Banyuwangi, 7 Agustus 2025 — Kantor Kementerian Agama Kabupaten Banyuwangi dalam audiensi dengan Komunitas Sadar Hukum Banyuwangi, menyusul polemik dugaan pungutan terselubung berkedok sumbangan di MTsN 8 Genteng. Hal ini disampaikan dalam audensi dengan Kepala Kemenag Banyuwangi, Chaironi Hidayat, pada awal Agustus 2025.
Dalam Audensi tersebut, Kemenag Banyuwangi menyambut baik inisiatif Komunitas Sadar Hukum sebagai langkah memperkuat kesadaran hukum di lingkungan pendidikan agama.
Ketua Komunitas Sadar Hukum Banyuwangi, Sugiarto, mengecam keras pernyataan Kepala MTsN 8 Genteng yang sebelumnya beredar di mediasosial Klarifikasi pihak sekolah dinilai hanya berisi pembelaan sepihak, tanpa menyentuh inti permasalahan terkait dugaan pungutan wajib dalam pembangunan Masjid Baitul Kharimah.

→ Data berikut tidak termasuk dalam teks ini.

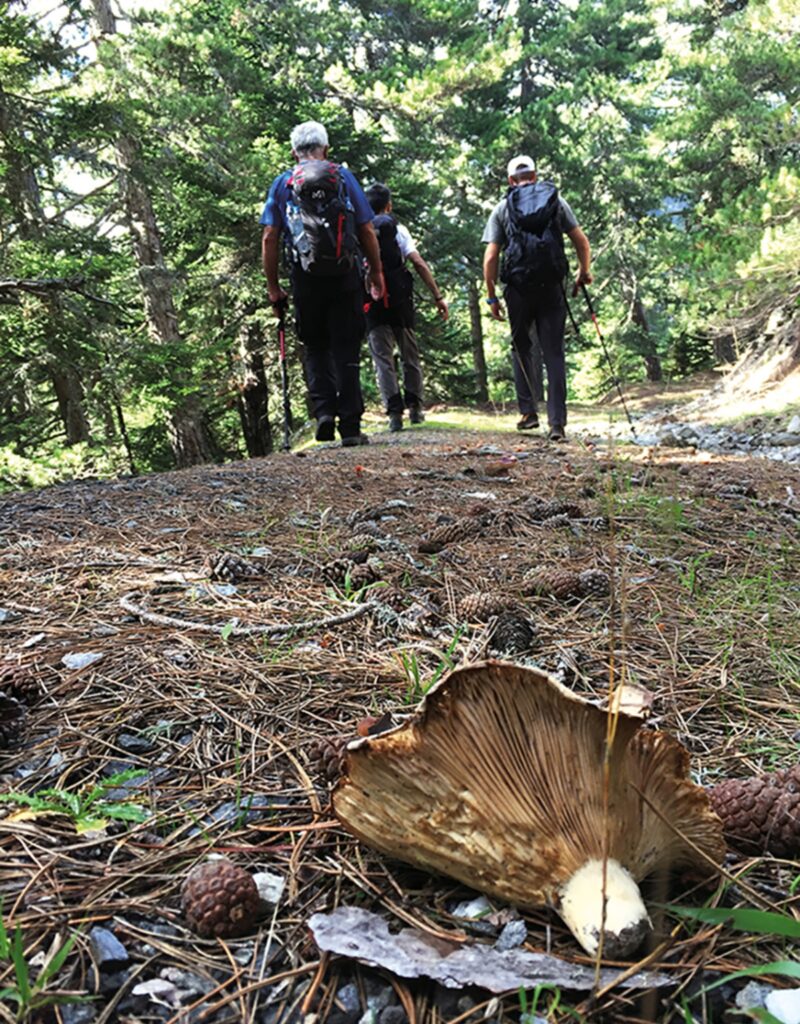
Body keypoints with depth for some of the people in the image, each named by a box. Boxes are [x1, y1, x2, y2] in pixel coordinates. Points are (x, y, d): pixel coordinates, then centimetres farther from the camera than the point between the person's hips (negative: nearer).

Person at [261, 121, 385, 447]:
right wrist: (376, 272, 15)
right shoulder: (344, 177, 8)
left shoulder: (281, 184, 10)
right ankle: (350, 426, 1)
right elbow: (367, 230, 5)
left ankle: (324, 410, -3)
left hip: (305, 278, 1)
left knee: (316, 347, 15)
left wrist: (273, 287, 8)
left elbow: (269, 239, 3)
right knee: (346, 349, 4)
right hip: (346, 276, 0)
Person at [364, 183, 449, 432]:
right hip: (400, 302, -1)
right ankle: (415, 407, 16)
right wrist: (438, 296, -7)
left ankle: (394, 412, -8)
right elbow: (419, 264, -8)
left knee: (382, 359, 1)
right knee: (410, 355, 13)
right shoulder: (396, 229, 0)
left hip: (372, 306, 1)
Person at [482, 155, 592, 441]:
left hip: (518, 288, 0)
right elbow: (582, 242, 6)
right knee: (554, 353, 2)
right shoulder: (556, 200, 11)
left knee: (521, 347, 17)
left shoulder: (502, 208, 8)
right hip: (552, 287, 1)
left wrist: (491, 296, 5)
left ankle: (528, 412, 10)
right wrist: (584, 273, 21)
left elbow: (490, 258, 0)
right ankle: (557, 423, -4)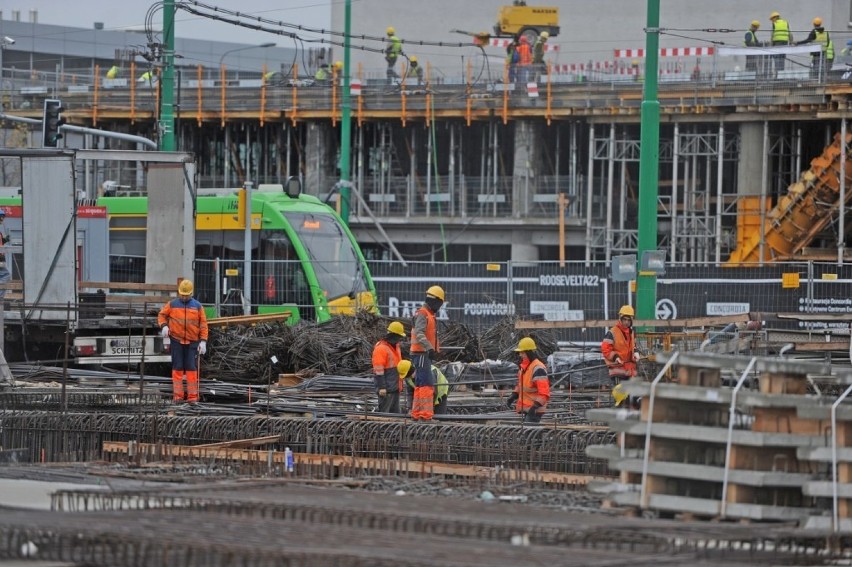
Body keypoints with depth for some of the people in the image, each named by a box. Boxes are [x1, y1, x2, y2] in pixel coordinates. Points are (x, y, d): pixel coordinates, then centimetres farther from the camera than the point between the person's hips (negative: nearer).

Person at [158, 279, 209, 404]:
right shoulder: (172, 304, 4)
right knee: (177, 368, 1)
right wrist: (163, 326, -9)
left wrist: (203, 341, -4)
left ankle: (192, 396, -1)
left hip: (192, 342, 0)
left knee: (191, 368, -2)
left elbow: (203, 324, 3)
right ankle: (177, 395, 3)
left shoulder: (197, 306, 4)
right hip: (176, 341, 0)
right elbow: (162, 315, 12)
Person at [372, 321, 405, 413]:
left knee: (395, 412, 11)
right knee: (384, 411, -10)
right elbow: (378, 370, -18)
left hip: (395, 387, 10)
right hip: (386, 388, -10)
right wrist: (381, 387, -21)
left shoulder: (396, 347, 16)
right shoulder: (381, 348, -14)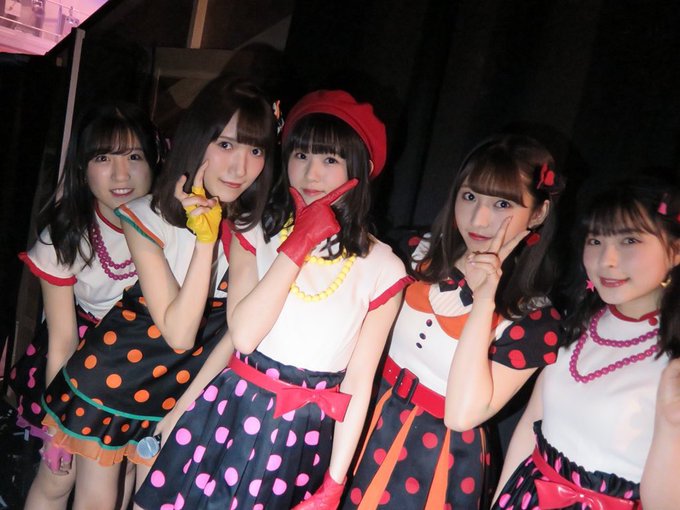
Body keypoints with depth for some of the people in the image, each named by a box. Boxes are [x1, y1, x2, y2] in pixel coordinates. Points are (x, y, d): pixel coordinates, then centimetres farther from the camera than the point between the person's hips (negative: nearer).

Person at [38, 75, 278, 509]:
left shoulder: (255, 227, -11)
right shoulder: (150, 219, -18)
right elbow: (178, 333, -24)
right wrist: (205, 235, -28)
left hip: (186, 393, 2)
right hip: (119, 373, -1)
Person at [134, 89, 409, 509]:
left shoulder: (381, 268, -7)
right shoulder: (256, 235, -2)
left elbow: (359, 381, -5)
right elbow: (242, 335, -16)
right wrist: (299, 243, -17)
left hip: (304, 435, -1)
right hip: (229, 411, 2)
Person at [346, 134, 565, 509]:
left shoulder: (534, 319, -17)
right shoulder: (422, 254, -5)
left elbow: (461, 414, -26)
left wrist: (484, 300, -30)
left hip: (442, 460, -3)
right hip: (373, 427, 4)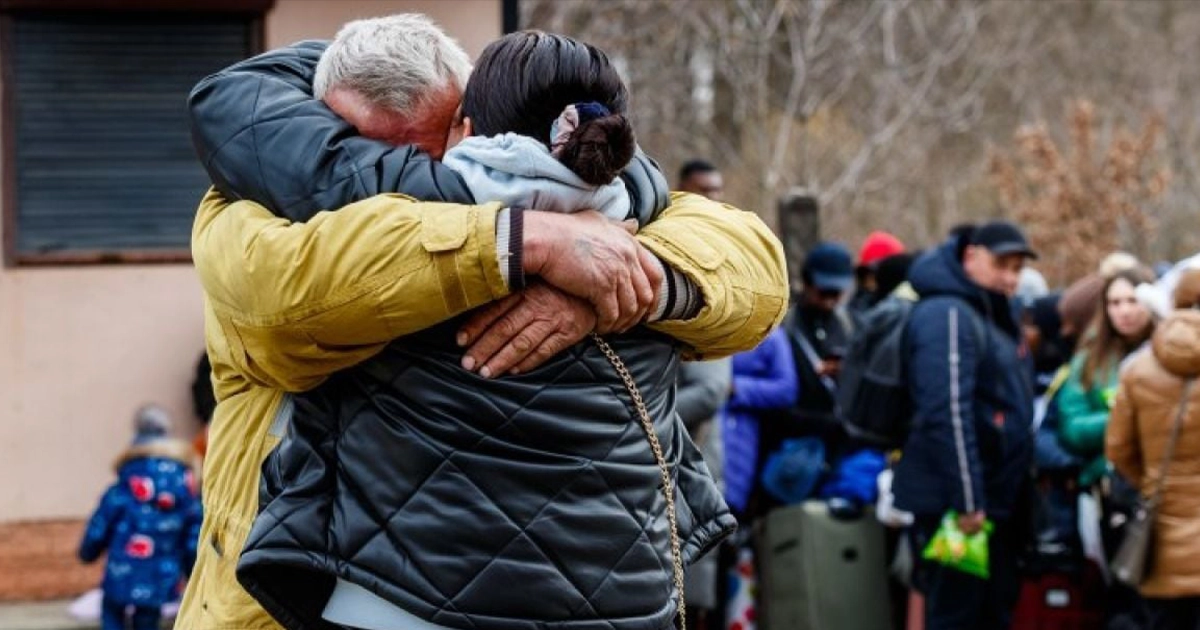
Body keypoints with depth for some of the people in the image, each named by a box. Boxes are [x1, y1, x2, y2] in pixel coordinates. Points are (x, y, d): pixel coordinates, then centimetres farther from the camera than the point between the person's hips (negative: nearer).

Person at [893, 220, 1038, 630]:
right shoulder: (948, 315, -16)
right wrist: (967, 501, -24)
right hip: (953, 502, -10)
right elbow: (947, 415, -23)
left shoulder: (996, 315, 16)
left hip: (996, 498, 10)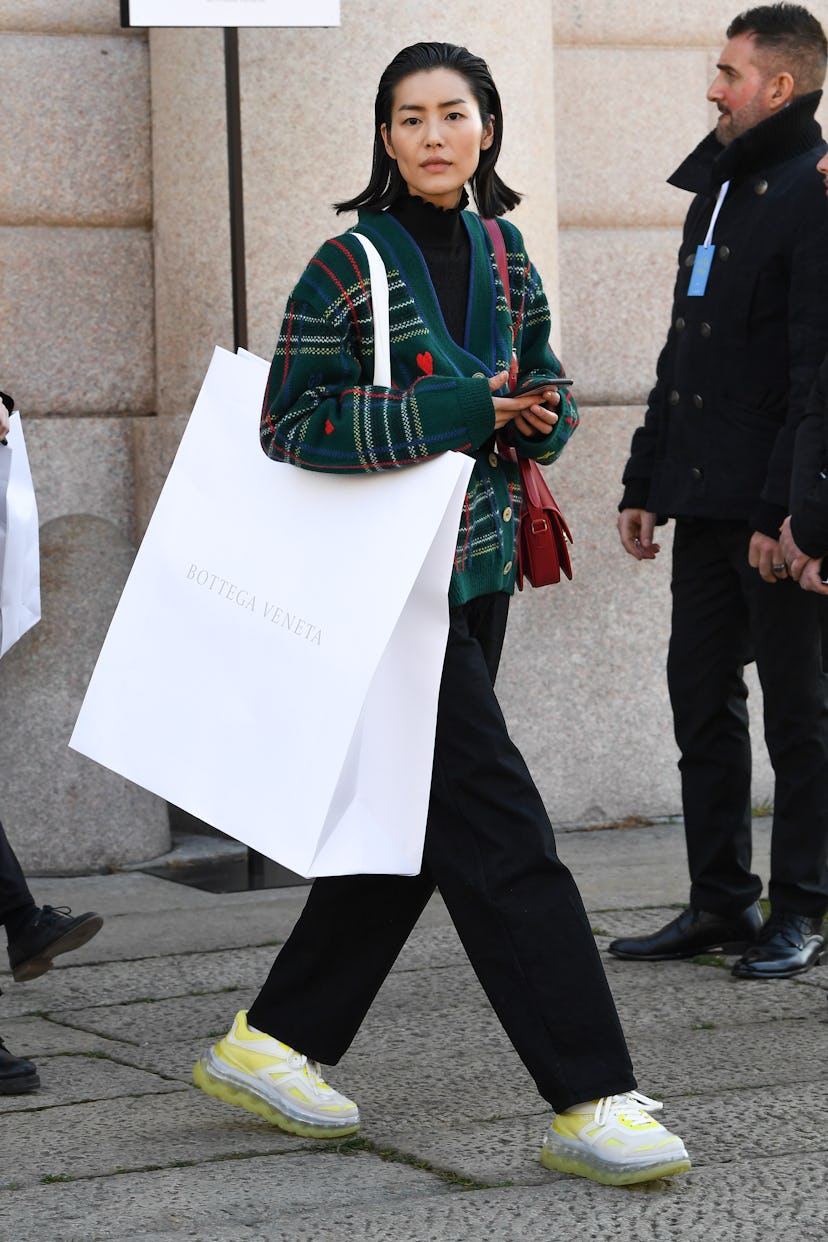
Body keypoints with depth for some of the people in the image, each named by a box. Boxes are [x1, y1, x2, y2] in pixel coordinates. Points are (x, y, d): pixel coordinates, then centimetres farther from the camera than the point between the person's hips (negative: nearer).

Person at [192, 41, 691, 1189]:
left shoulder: (503, 260, 10)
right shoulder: (351, 267, -10)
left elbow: (544, 397, 19)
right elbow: (288, 425, -14)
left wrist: (536, 413, -6)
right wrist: (449, 412, -21)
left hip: (476, 576, 8)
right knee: (500, 833, -10)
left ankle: (271, 1045, 25)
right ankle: (591, 1102, -9)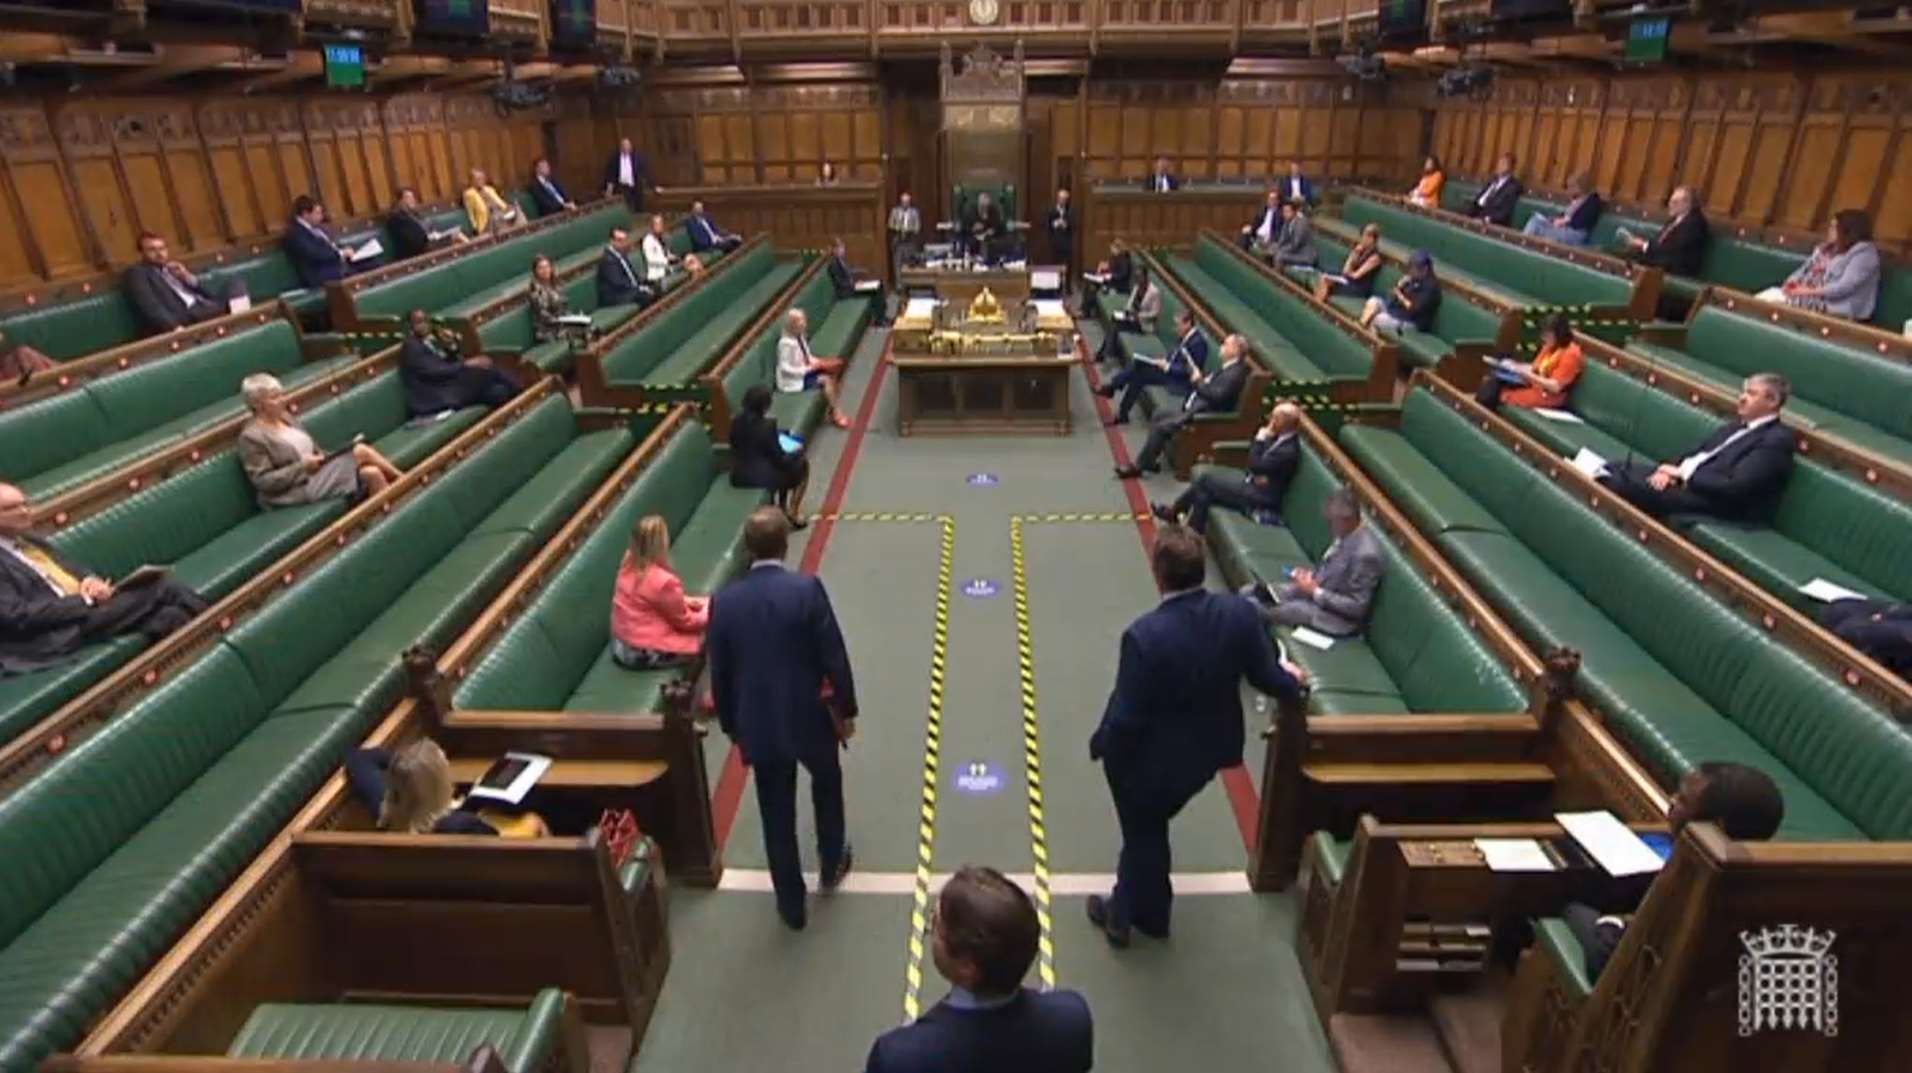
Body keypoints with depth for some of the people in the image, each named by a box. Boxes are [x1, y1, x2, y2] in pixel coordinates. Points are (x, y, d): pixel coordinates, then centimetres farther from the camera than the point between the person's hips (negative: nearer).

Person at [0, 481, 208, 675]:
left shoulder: (27, 540, 18)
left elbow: (72, 569, 23)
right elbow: (17, 616, -17)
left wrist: (91, 580, -2)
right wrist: (86, 600, -15)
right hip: (62, 631, -8)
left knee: (169, 616, -16)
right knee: (156, 587, -20)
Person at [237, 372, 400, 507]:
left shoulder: (285, 417, 13)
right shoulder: (251, 437, -11)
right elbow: (263, 481, -15)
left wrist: (325, 458, -2)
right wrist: (301, 466, -19)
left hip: (319, 472, 8)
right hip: (302, 487, -8)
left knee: (372, 473, -19)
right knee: (361, 451, -20)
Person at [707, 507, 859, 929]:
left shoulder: (723, 601, -9)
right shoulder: (807, 589, -18)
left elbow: (719, 674, -1)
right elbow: (834, 657, -14)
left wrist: (731, 726, 13)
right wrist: (846, 709, 1)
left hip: (758, 726, 2)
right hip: (810, 718, -1)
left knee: (777, 815, 16)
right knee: (827, 786, 28)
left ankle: (791, 903, 30)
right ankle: (832, 864, 47)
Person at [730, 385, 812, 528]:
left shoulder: (736, 421, -4)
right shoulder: (767, 425, -23)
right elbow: (779, 459, -16)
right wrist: (796, 452, 4)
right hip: (762, 477, -7)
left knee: (787, 462, 31)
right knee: (802, 463, 18)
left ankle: (783, 508, 38)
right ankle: (793, 514, 23)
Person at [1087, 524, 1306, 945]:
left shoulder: (1144, 634, -34)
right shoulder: (1239, 612, -18)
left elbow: (1127, 715, -26)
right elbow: (1265, 676, -3)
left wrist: (1100, 744, -4)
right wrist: (1292, 681, 21)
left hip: (1148, 758, -5)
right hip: (1207, 750, 5)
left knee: (1143, 833, 22)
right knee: (1152, 823, 29)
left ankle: (1124, 918, 47)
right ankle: (1138, 910, 51)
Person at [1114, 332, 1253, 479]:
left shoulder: (1236, 372, -18)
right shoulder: (1227, 368, 15)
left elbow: (1217, 396, -26)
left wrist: (1199, 382, -16)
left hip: (1205, 415, -11)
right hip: (1194, 408, 11)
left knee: (1161, 427, -18)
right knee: (1158, 417, 11)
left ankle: (1138, 466, -8)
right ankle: (1150, 460, 9)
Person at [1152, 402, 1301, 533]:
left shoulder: (1288, 451, -26)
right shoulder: (1282, 437, 4)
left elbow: (1255, 466, -24)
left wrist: (1259, 440, -16)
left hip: (1259, 496, -9)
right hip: (1254, 484, 9)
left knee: (1207, 479, -8)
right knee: (1204, 492, -2)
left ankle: (1172, 512, 6)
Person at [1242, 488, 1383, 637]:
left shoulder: (1365, 554, -29)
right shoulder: (1347, 534, -2)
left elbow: (1357, 607, -24)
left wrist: (1316, 592, -22)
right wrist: (1311, 576, -3)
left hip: (1336, 616, -9)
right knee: (1246, 593, 2)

“Klarifikasi itu tidak menyentuh substansi utama: apakah ada tekanan kepada siswa dan wali murid untuk membayar sumbangan? Itu yang harus dijawab, bukan dibelokkan,” tegas Sugiarto.
Komunitas Sadar Hukum mengungkap bahwa banyak wali murid melapor bahwa mereka diminta menyumbang pembangunan masjid dengan nominal tertentu dan batas waktu pembayaran, padahal disebut sebagai “infaq sukarela”. Praktik semacam ini dituding sebagai pungutan terselubung yang tidak sesuai aturan.
“Kami menduga ada praktik ‘paksa rela’—secara formal disebut sukarela, tapi dalam praktiknya tidak bisa ditolak. Ini tidak hanya melanggar etika, tapi juga hukum,” ujar Sugiarto.
Regulasi yang Dilanggar
Komunitas merujuk pada sejumlah regulasi tegas yang melarang pungutan oleh sekolah atau madrasah negeri:
• Permendikbud No. 75 Tahun 2016 Pasal 10 Ayat 1: “Komite Sekolah dilarang melakukan pungutan kepada peserta didik dan/atau orang tua/walinya.”
• Peraturan Menteri Agama No. 16 Tahun 2020 Pasal 12: “Komite Madrasah tidak boleh mengelola atau memungut dana secara langsung.”
• UU No. 31 Tahun 1999 jo. UU No. 20 Tahun 2001:
“Penyalahgunaan wewenang untuk memungut dana publik dapat dikategorikan sebagai tindak pidana korupsi.”
Dampak Sosial: Intimidasi Halus dan Beban Psikologis
Berbagai bentuk tekanan sosial ditemukan dalam praktik sumbangan di sekolah, seperti:
• Daftar nama siswa yang belum setor diumumkan di grup orang tua.
• Nominal sumbangan ditentukan secara seragam dan disertai tenggat waktu.
• Wali murid merasa takut atau malu bila tidak ikut menyumbang.
“Ini bukan pendidikan karakter, tapi pemaksaan terselubung yang membebani wali murid dan mencoreng nama baik institusi pendidikan agama,” tambah Sugiarto.
Saran Konstruktif untuk Lembaga Pendidikan yang ada di Banyuwangi
Agar memberikan sejumlah rekomendasi tegas kepada seluruh sekolah/madrasah di wilayah Banyuwangi:
1. Hentikan Praktik Manipulatif Jangan menyamarkan pungutan sebagai sumbangan sukarela.
2. Wujudkan Transparansi Anggaran Kebutuhan non-akademik harus diajukan melalui APBD/APBN, bukan membebani orang tua.
3. Lindungi Hak Wali Murid Sediakan kanal pengaduan resmi dan rahasiakan identitas pelapor.
4. Jangan Komersialisasikan Ibadah Pembangunan tempat ibadah harus didanai dengan prinsip ikhlas dan sukarela murni.
Komunitas Sadar Hukum Banyuwangi menyatakan akan terus mengawal kasus ini hingga terang benderang. Mereka mendesak aparat penegak hukum untuk mengusut jika ada unsur penyalahgunaan wewenang atau penggelapan dana publik di lembaga pendidikan.
“Kami tidak menolak pembangunan masjid. Tapi jangan jadikan itu alasan memalak orang tua. Jangan halalkan yang haram dengan kalimat berbungkus agama,” pungkas Sugiarto.